*** Opening Records shown ***

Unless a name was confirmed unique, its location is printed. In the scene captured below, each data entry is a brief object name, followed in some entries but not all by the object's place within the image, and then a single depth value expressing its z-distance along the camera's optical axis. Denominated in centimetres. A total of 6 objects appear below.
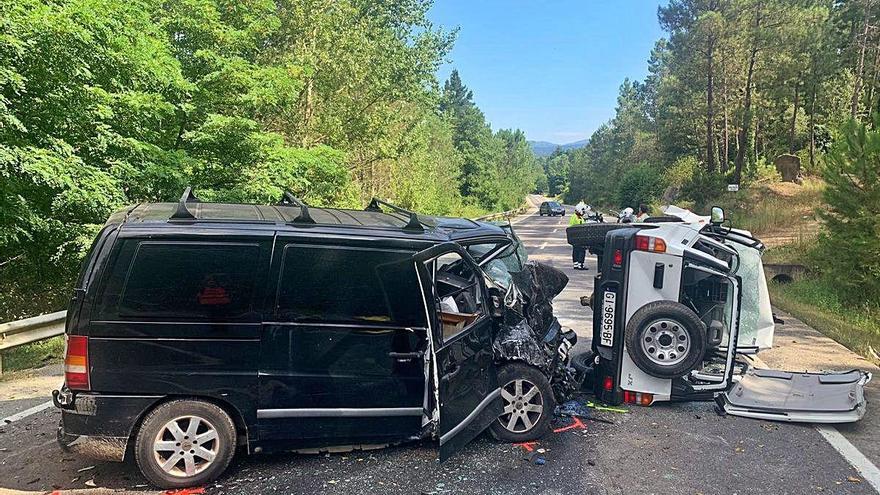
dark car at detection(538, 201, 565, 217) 5991
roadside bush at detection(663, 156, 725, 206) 3569
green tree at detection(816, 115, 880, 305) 1045
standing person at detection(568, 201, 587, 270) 1553
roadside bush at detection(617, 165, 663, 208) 4869
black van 385
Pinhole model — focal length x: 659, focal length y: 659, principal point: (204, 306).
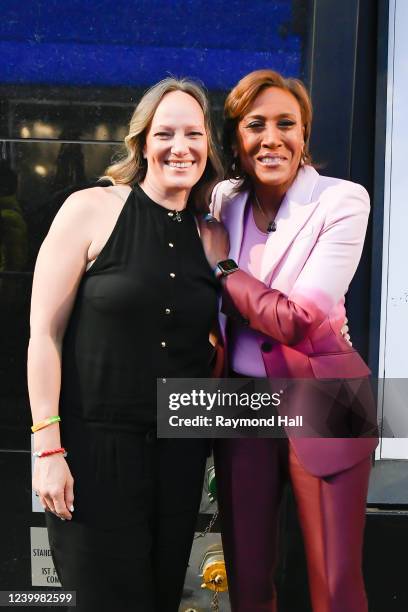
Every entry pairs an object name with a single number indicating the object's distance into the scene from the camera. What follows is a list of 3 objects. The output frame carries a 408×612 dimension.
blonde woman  1.61
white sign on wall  2.16
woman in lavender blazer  1.71
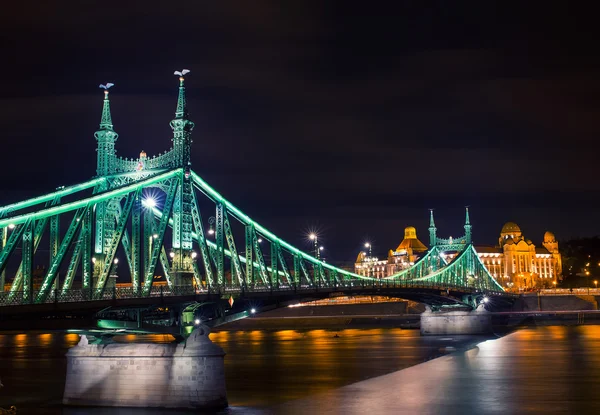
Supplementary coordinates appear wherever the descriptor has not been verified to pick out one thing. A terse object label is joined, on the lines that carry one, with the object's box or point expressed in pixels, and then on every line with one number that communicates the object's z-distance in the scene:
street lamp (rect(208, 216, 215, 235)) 60.98
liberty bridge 35.44
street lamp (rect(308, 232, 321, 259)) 79.90
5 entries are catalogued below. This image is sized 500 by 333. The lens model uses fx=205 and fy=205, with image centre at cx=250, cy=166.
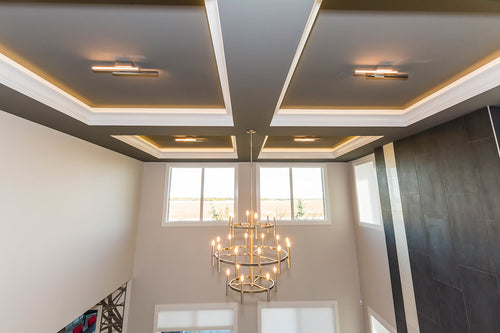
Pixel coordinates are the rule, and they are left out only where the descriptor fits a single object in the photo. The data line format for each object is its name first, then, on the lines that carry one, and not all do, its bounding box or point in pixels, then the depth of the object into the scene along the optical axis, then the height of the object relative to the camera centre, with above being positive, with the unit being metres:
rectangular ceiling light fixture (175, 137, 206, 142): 4.07 +1.30
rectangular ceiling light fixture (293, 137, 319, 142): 4.10 +1.30
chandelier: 4.94 -1.10
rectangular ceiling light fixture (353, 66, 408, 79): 1.92 +1.24
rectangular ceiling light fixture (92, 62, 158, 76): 1.86 +1.22
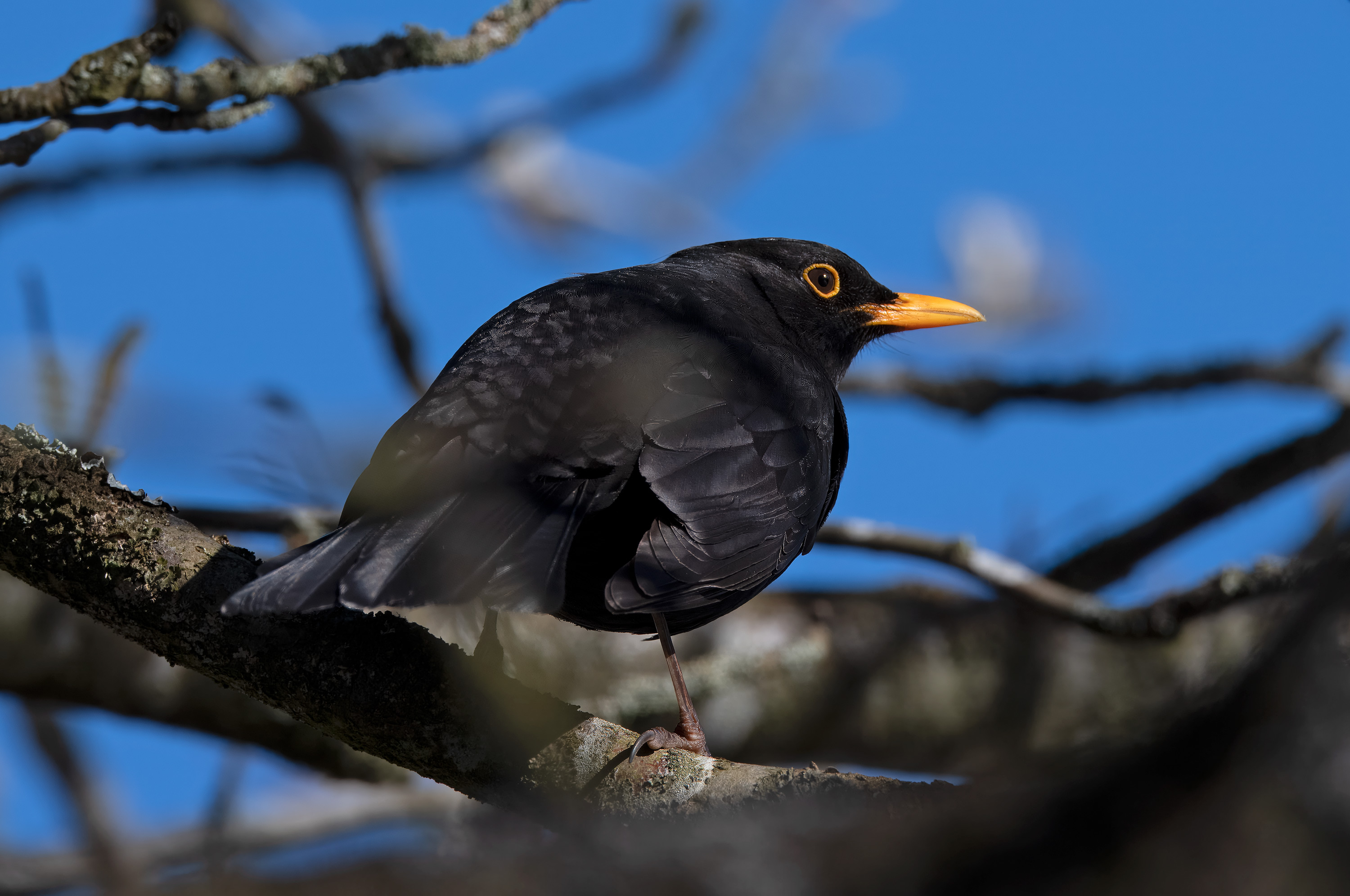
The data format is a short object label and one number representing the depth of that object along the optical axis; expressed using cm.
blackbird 557
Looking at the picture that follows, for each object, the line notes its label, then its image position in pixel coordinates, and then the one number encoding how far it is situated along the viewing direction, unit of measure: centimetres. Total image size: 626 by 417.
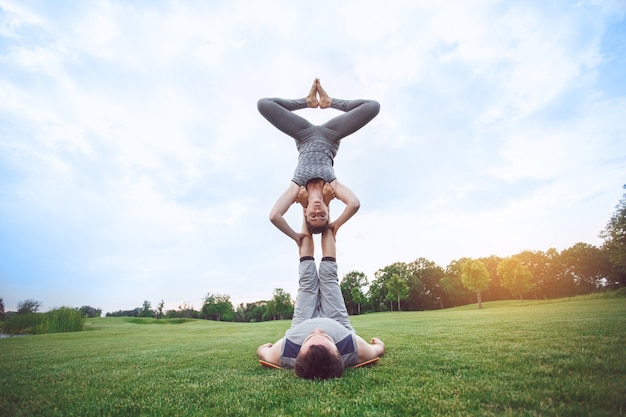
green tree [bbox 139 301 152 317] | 6588
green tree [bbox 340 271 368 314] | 5384
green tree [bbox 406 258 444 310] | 6162
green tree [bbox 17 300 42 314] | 1990
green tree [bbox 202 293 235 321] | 6128
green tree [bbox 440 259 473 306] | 5678
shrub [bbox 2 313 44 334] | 1853
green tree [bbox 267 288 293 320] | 5667
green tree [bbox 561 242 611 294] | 4022
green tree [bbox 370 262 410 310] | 5538
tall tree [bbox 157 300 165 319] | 6721
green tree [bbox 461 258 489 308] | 3681
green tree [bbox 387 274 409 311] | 4359
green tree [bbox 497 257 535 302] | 3806
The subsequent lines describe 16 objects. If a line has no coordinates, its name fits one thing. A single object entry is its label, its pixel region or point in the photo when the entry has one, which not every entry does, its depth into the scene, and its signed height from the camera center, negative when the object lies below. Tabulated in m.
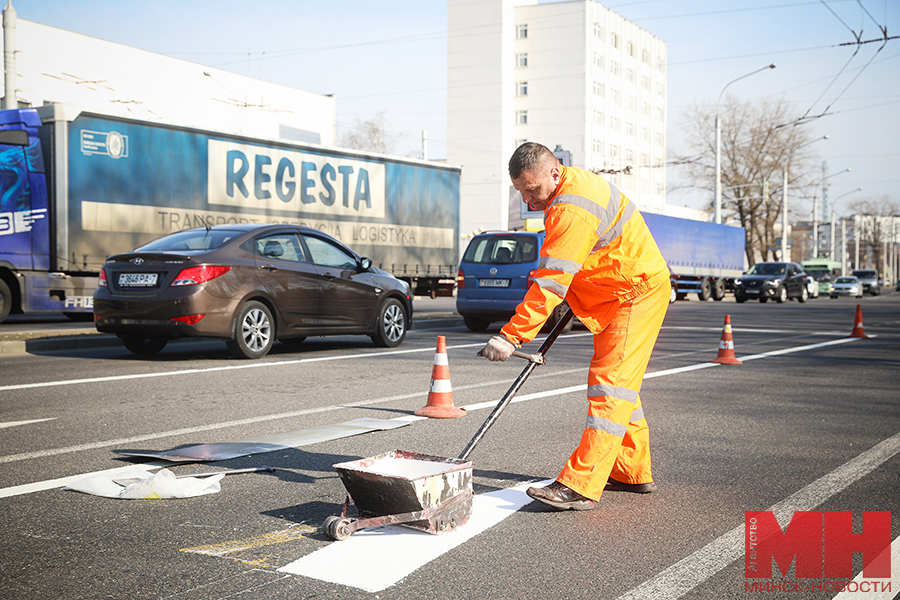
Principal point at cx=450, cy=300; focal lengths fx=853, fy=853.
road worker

*** Closing Records shown ***

• _What to produce_:
Using the records above, gather all lines where the string "ceiling" is present.

• _Worked solution_:
rectangular ceiling light fixture (175, 137, 206, 142): 4.07 +1.30
rectangular ceiling light fixture (293, 137, 319, 142): 4.10 +1.30
rectangular ceiling light fixture (353, 66, 408, 79): 1.92 +1.24
rectangular ceiling light fixture (92, 62, 158, 76): 1.86 +1.22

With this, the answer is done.